Истоки бурлескной поэзии традиционно соотносятся с древнегреческой комедией, в частности, с широко известной «Батрахомиомахией» («Войной мышей и лягушек»). Так, по мнению известного историка французской литературы М.П. Алексеева, смысл бурлескной поэзии заключается «в выворачивании наизнанку античных мифов», в целом перетолковывании на фарсовый лад героических поэм «древнего мира».
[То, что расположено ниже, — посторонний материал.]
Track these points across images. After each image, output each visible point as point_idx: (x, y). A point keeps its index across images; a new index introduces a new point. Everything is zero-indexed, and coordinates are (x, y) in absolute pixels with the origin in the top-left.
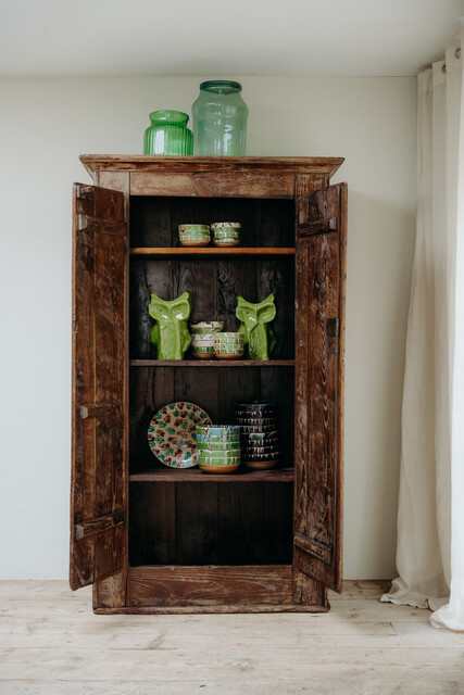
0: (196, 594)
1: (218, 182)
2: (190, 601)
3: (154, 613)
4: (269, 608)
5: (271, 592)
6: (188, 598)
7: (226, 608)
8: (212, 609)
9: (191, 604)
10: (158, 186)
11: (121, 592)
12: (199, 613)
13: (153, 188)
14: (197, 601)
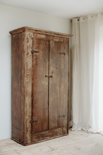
0: (46, 136)
1: (50, 37)
2: (44, 138)
3: (38, 143)
4: (59, 136)
5: (59, 132)
6: (44, 137)
7: (51, 138)
8: (49, 139)
9: (45, 139)
10: (39, 37)
11: (30, 139)
12: (47, 140)
13: (38, 37)
14: (46, 138)
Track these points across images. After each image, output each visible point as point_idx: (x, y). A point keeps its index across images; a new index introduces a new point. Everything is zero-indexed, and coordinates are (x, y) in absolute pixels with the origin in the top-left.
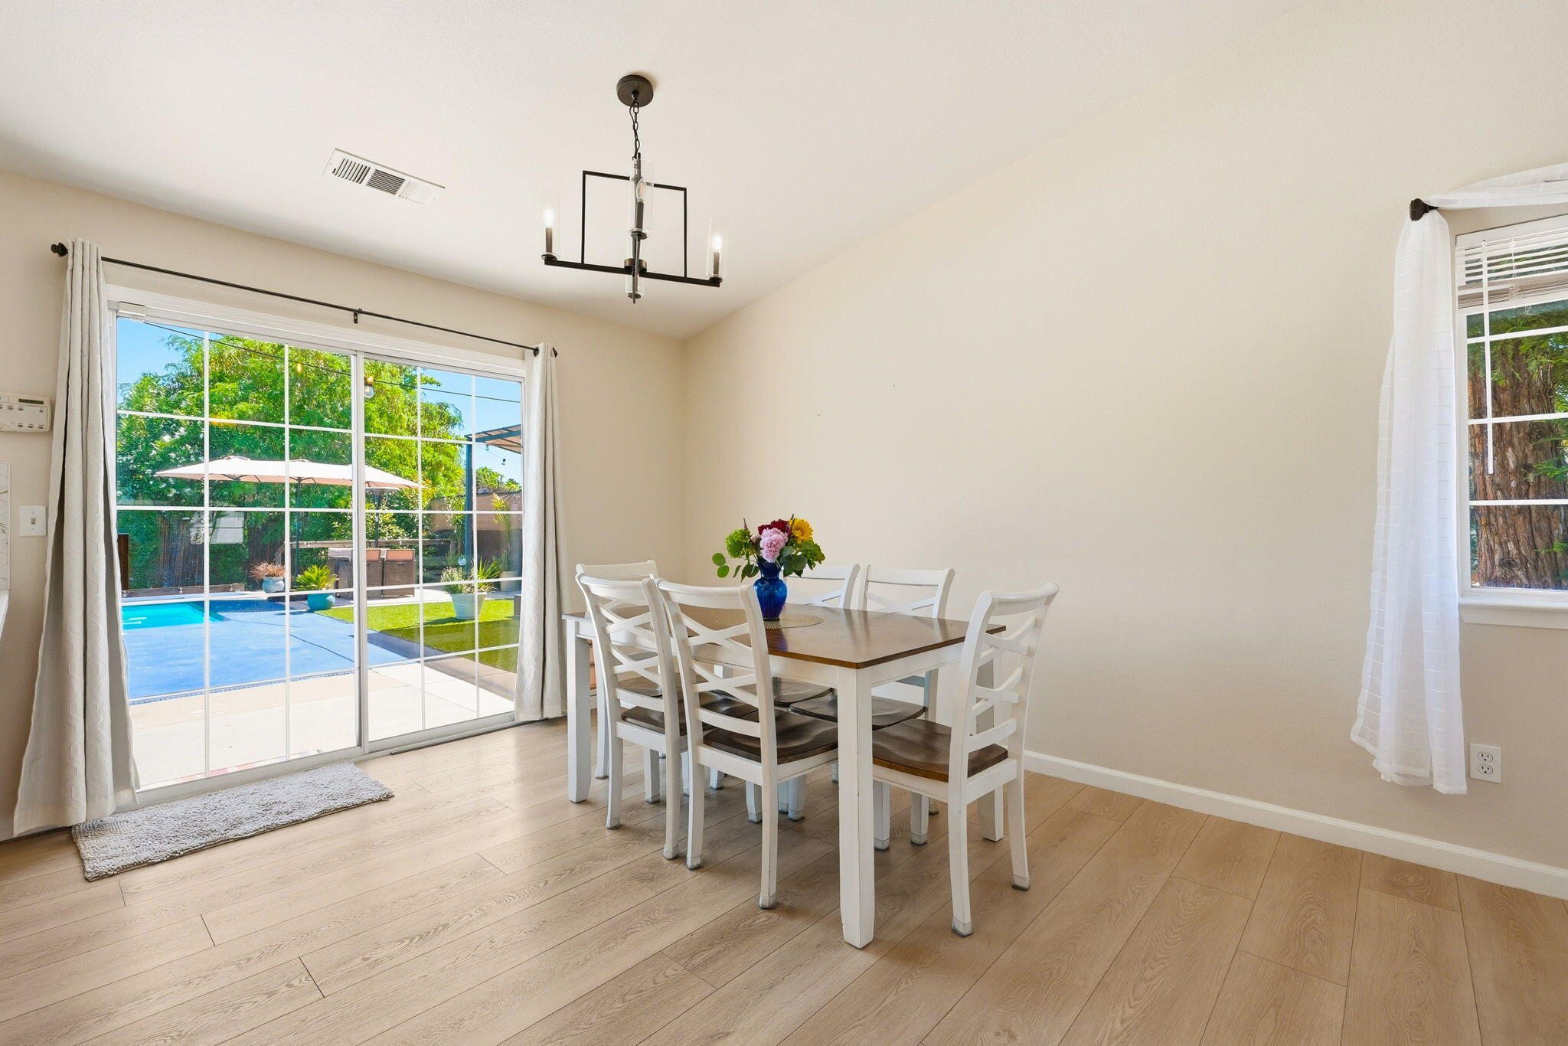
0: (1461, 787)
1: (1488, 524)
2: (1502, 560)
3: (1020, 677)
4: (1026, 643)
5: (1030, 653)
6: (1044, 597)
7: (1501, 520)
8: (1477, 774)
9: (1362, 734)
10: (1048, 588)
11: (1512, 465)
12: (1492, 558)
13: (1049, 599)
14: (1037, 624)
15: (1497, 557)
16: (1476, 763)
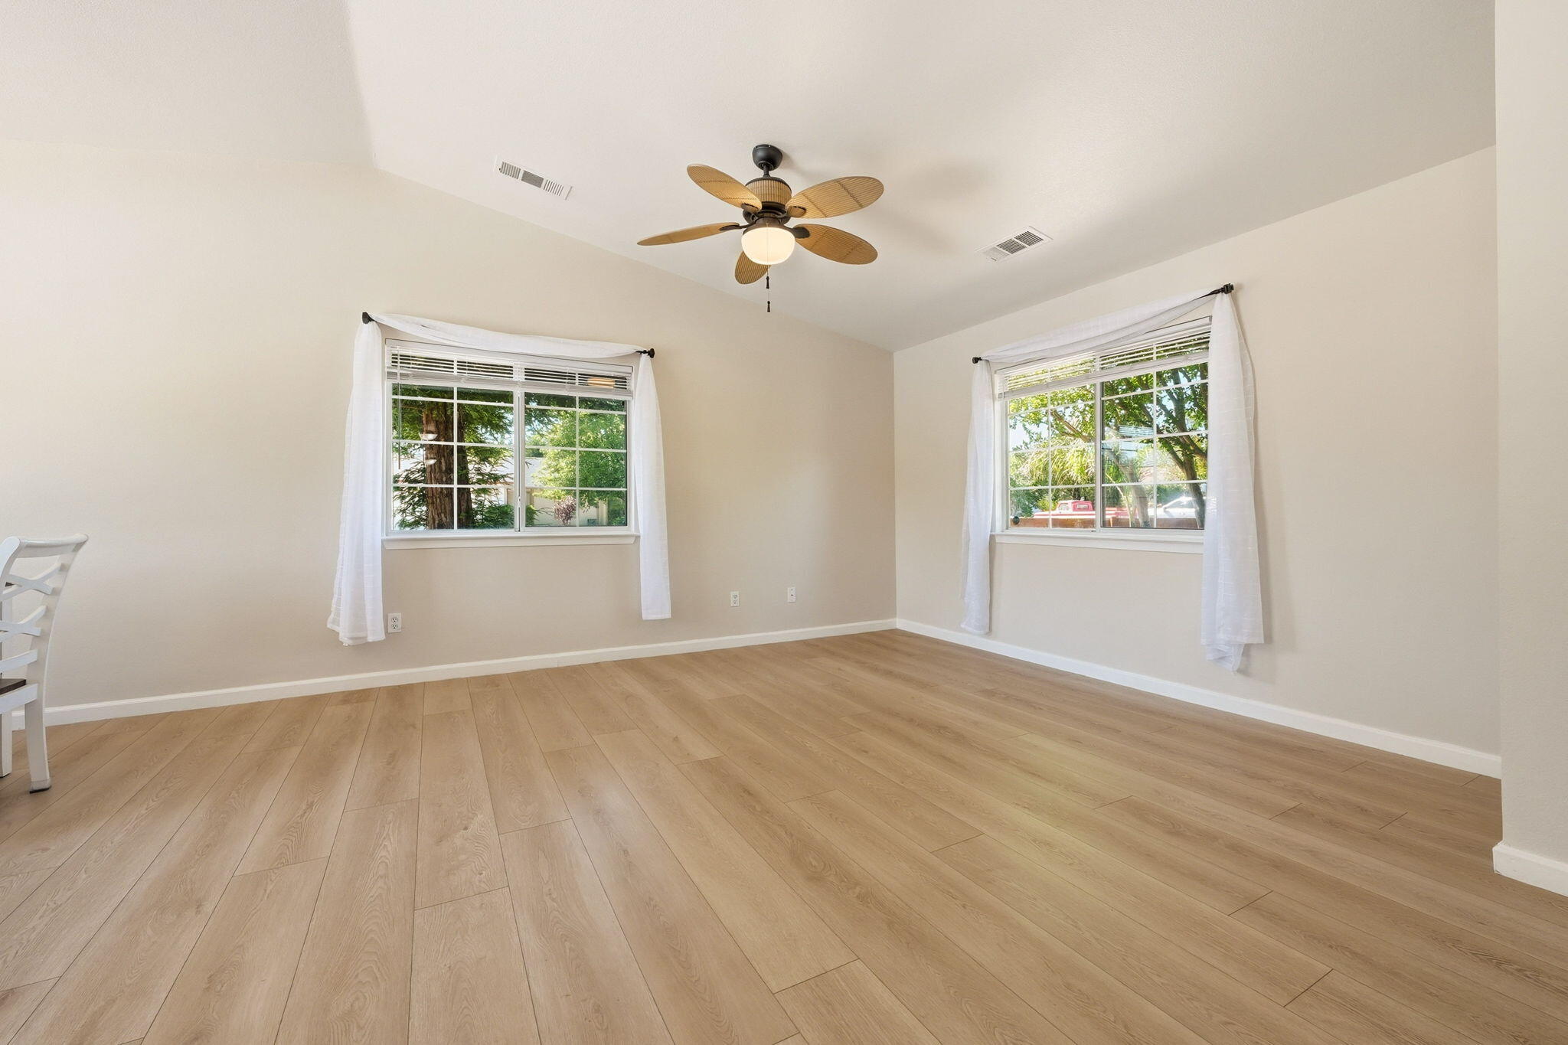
0: (381, 636)
1: (433, 503)
2: (438, 524)
3: (43, 613)
4: (51, 584)
5: (55, 592)
6: (73, 544)
7: (438, 501)
8: (390, 630)
9: (334, 622)
10: (77, 537)
11: (444, 468)
12: (434, 522)
13: (79, 545)
14: (64, 569)
15: (437, 522)
16: (390, 623)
Бурлескные произведения (burle – итал. шутка) первоначально появились во Франции (2-ая половина 18 века). Они строились либо как «пародии по принципу травестированного снижения высокого предмета героической эпопеи» (П.Скаррон «Травестированный Вергилий», 1648-1652; Диссуси «Суд Париса», 1648); либо в форме «использования атрибутов и стиля высокой героической эпопеи применительно к тривиальной будничной ситуации» (Буало «Налой», 1674). Общеизвестно отрицательное отношение к данному жанру Буало, с этим фактом и связана его попытка противопоставить антиаристократическим, по своей направленности, остроумным и, несомненно, популярным во Франции поэмам Скаррона новый вид комического травестирования.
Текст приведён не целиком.